TEXT SEGMENT:
*** Begin section ***

Regarding claim 16, The non-transitory computer-readable medium of claim 15, is taught by Byun/Varadarajan/WO2018 as in the rejection for claim 15 above. With the rest of the claim being taught by WO2018 as seen below.
wherein the output loss of the ANN based on the weight matrix for the given layer is a difference between the expected output vector of the ANN and an actual output vector of the ANN based on the weight matrix for the given layer
[ (Pg. 4, Paragraph 22) “The neural network pruning method provided by the embodiment of the present invention firstly determines, according to the activation value of the neuron, the
importance value of each neuron in the network layer to be pruned, and according to the neuron and the next network layer. “…“Therefore, the neural network after pruning and the pre-pruning Compared with the neural network, not only the compression and acceleration effects are obtained, but also the precision loss is small compared with that before the pruning.”
This citation by WO2018 teaches the pruning method checking to see the difference in output pre-pruning and post-pruning within the layer as a whole and the node in particular to see if the pruning decision should be made or not. ]
	and wherein the output loss of the ANN based on the modified weight matrix for the given layer with respect to the given neural node is a difference between the expected output vector of the ANN and an actual output vector of the ANN based on the modified weight matrix for the given layer with respect to the given neural node.

*** End section ***

ASSIGNMENT A:
In the claim rejection, which reference is said to teach the rest of claim 16?
ASSIGNMENT B:
Please write out the part of the claim rejection starting with "This citation by" and going on through "given neural node.".

DATASET CONTENT:
*** Begin section ***

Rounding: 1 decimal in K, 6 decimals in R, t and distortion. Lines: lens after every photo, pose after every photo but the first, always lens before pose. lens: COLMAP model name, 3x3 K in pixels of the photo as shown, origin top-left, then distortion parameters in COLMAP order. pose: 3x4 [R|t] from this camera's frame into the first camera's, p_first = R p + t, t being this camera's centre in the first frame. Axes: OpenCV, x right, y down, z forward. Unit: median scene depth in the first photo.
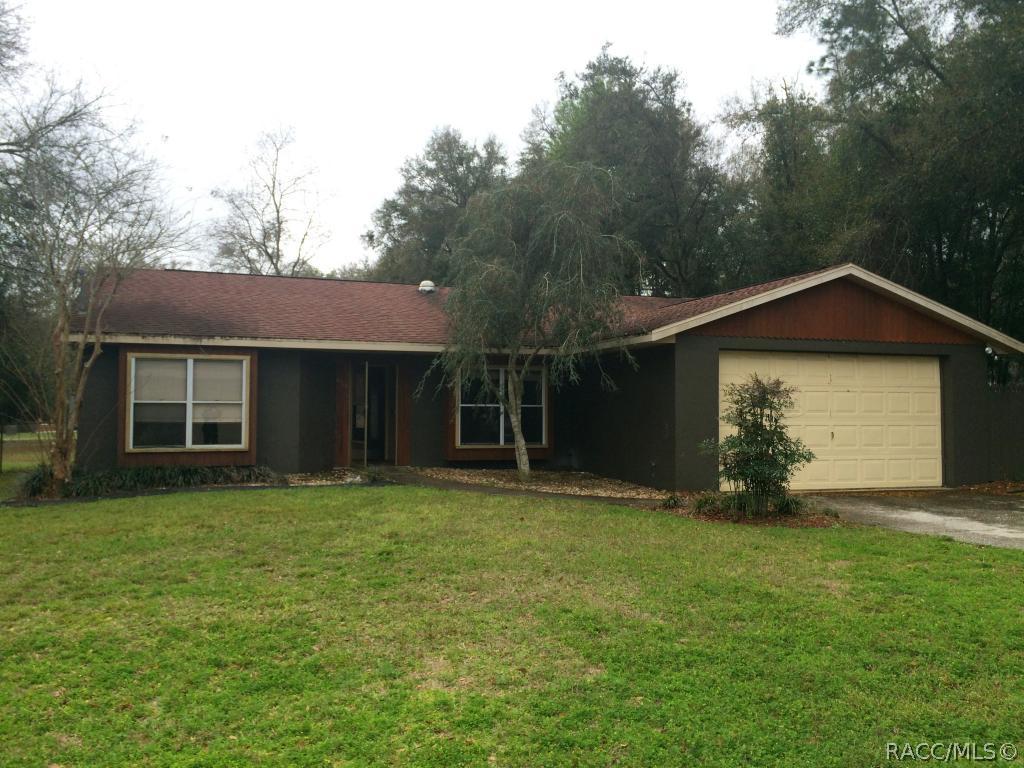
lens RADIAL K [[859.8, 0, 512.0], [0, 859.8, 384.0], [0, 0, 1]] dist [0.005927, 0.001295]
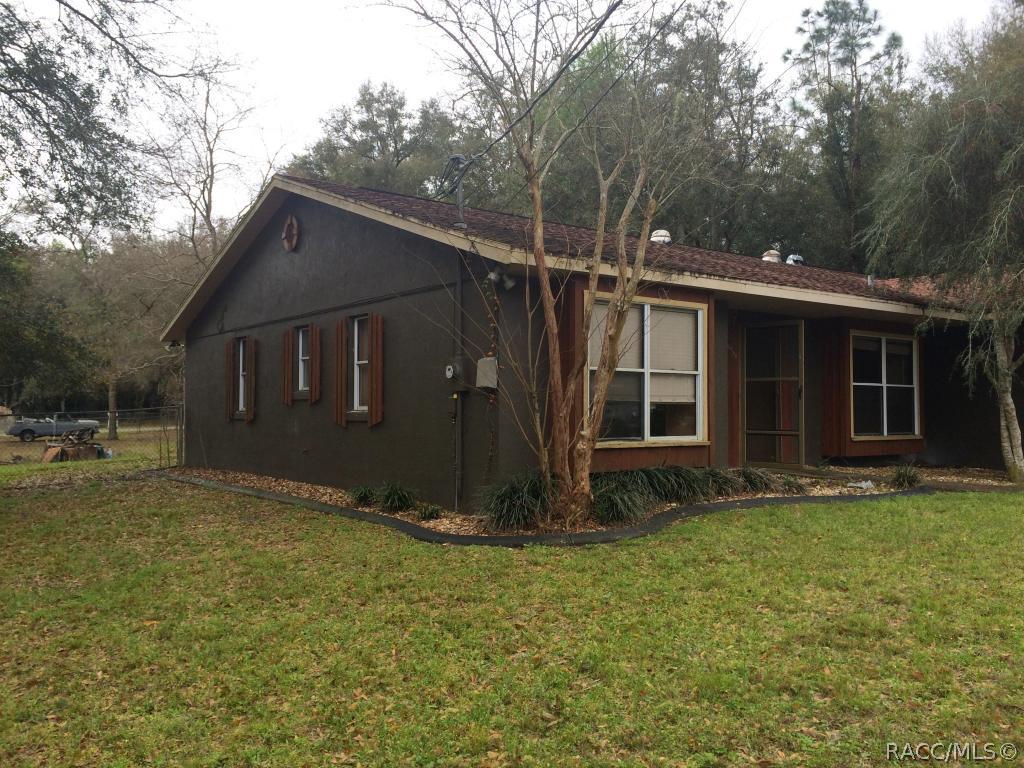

*** End section ***

RESPONSE AREA A:
WO2018

RESPONSE AREA B:
This citation by WO2018 teaches the pruning method checking to see the difference in output pre-pruning and post-pruning within the layer as a whole and the node in particular to see if the pruning decision should be made or not. ]
	and wherein the output loss of the ANN based on the modified weight matrix for the given layer with respect to the given neural node is a difference between the expected output vector of the ANN and an actual output vector of the ANN based on the modified weight matrix for the given layer with respect to the given neural node.